- Dataset content
━━━

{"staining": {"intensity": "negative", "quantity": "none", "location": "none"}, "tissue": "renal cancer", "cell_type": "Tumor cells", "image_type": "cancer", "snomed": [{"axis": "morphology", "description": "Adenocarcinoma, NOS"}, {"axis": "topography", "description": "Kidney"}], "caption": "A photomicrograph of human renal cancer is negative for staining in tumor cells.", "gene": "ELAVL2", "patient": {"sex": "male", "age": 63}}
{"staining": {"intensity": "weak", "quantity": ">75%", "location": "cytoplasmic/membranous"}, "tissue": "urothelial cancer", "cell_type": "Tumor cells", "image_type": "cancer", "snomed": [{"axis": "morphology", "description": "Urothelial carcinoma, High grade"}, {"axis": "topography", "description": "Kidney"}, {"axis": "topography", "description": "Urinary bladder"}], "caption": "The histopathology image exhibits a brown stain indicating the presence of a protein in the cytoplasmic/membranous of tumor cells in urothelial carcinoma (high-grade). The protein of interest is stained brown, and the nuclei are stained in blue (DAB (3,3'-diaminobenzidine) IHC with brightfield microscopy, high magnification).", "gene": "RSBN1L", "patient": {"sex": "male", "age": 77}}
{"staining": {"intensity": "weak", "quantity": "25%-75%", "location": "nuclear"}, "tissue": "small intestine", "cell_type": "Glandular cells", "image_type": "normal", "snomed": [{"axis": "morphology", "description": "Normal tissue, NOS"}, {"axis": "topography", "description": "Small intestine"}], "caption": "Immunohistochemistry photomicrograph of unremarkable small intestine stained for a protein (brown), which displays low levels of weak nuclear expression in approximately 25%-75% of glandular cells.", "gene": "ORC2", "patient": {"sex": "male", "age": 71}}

━━━

- Your assignment
Return every line in the listing that contains the word "photomicrograph".

- Reply
{"staining": {"intensity": "negative", "quantity": "none", "location": "none"}, "tissue": "renal cancer", "cell_type": "Tumor cells", "image_type": "cancer", "snomed": [{"axis": "morphology", "description": "Adenocarcinoma, NOS"}, {"axis": "topography", "description": "Kidney"}], "caption": "A photomicrograph of human renal cancer is negative for staining in tumor cells.", "gene": "ELAVL2", "patient": {"sex": "male", "age": 63}}
{"staining": {"intensity": "weak", "quantity": "25%-75%", "location": "nuclear"}, "tissue": "small intestine", "cell_type": "Glandular cells", "image_type": "normal", "snomed": [{"axis": "morphology", "description": "Normal tissue, NOS"}, {"axis": "topography", "description": "Small intestine"}], "caption": "Immunohistochemistry photomicrograph of unremarkable small intestine stained for a protein (brown), which displays low levels of weak nuclear expression in approximately 25%-75% of glandular cells.", "gene": "ORC2", "patient": {"sex": "male", "age": 71}}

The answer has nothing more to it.